C. Tujuan Penelitian Adapun tujuan penelitian ini adalah untuk mengetahui dan menjelaskan peta potensi konflik sosial di Kabupaten Tanggamus yang merujuk pada kategori wilayah rural (pedesaan) dan urban (perkotaan). Selain itu, diharapkan mendapatkan gambaran mengenai situasi terkini mengenai potensi konflik sosial dan pola persebarannya berdasarkan wilayah rural dan urban di Kabupaten Tanggamus.
D. Manfaat Hasil Penelitian Diharapkan hasil penelitian ini dapat memberikan manfaat baik secara teoritis maupun praktis, diantaranya yakni:
10
a. Manfaat Teoritis Manfaat penelitian ini bila dilihat dari aspek teoritis, diharapkan nantinya penelitian ini mampu memperkaya literatur atau kajian mengenai pemetaan potensi konflik sosial.
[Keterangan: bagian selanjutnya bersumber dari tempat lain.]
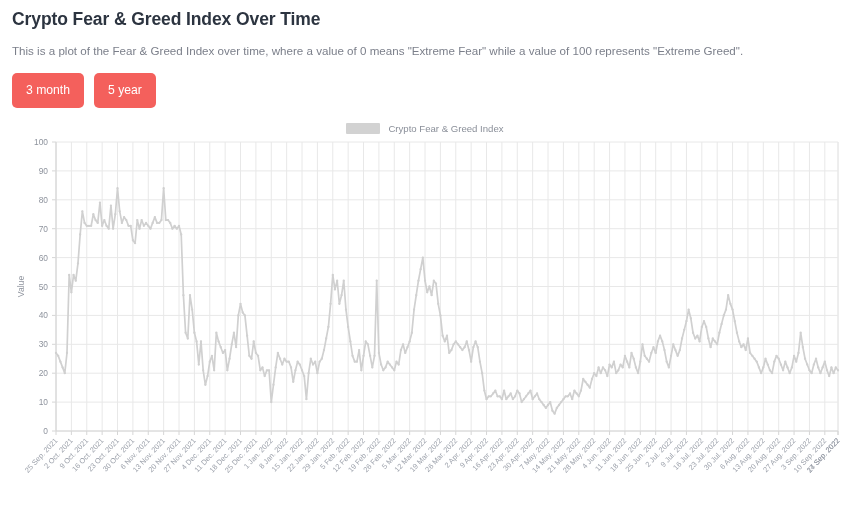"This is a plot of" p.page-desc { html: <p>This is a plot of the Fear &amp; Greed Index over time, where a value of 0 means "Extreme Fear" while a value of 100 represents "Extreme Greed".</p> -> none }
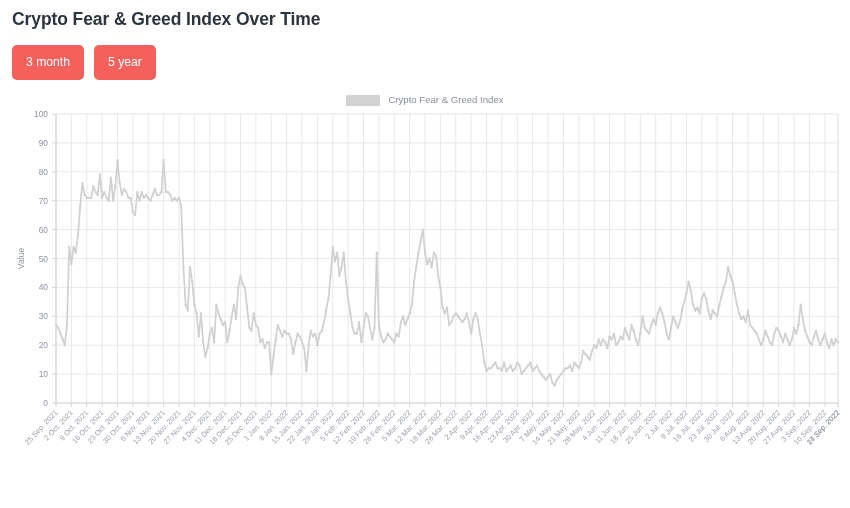"7 days" button.range-button { html: none -> <button>7 days</button> }
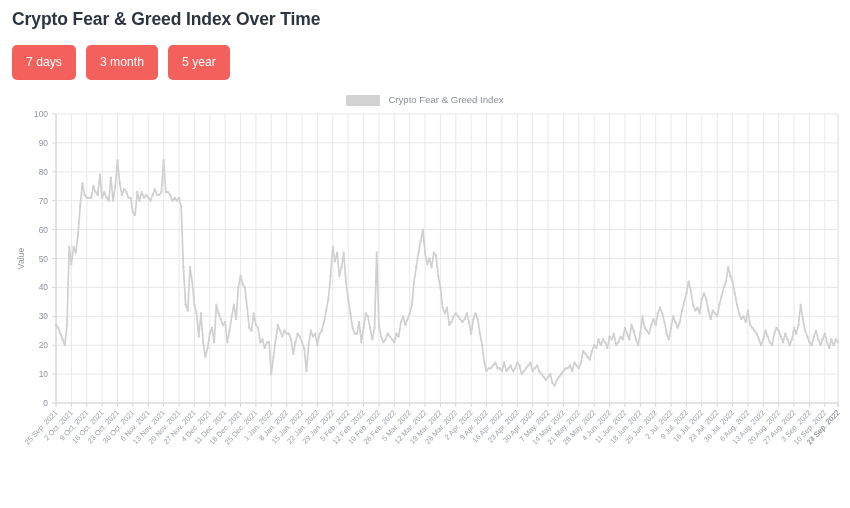"3 month" button.range-button { html: <button>3 month</button> -> none }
Dilihat dari aspek metodologis (ilmu-ilmu/cara yang digunakan untuk memperoleh kebenaran), hasil penelitian ini nantinya diharapkan dapat dijadikan bahan pertimbangan bagi proses penelitian selanjutnya, khususnya untuk lingkup yang lebih spesifik.
b.
Manfaat Praktis
Adapun pada aspek praktisnya yakni diharapkan penelitian ini nantinya dapat memberikan masukan yang berarti bagi para pemangku kepentingan (stakeholders), baik pihak kepolisian daerah, pemerintah daerah, dan dinasdinas terkait di lingkungan Pemkab Tanggamus, dalam menciptakan situasi rasa aman di tengah masyarakat.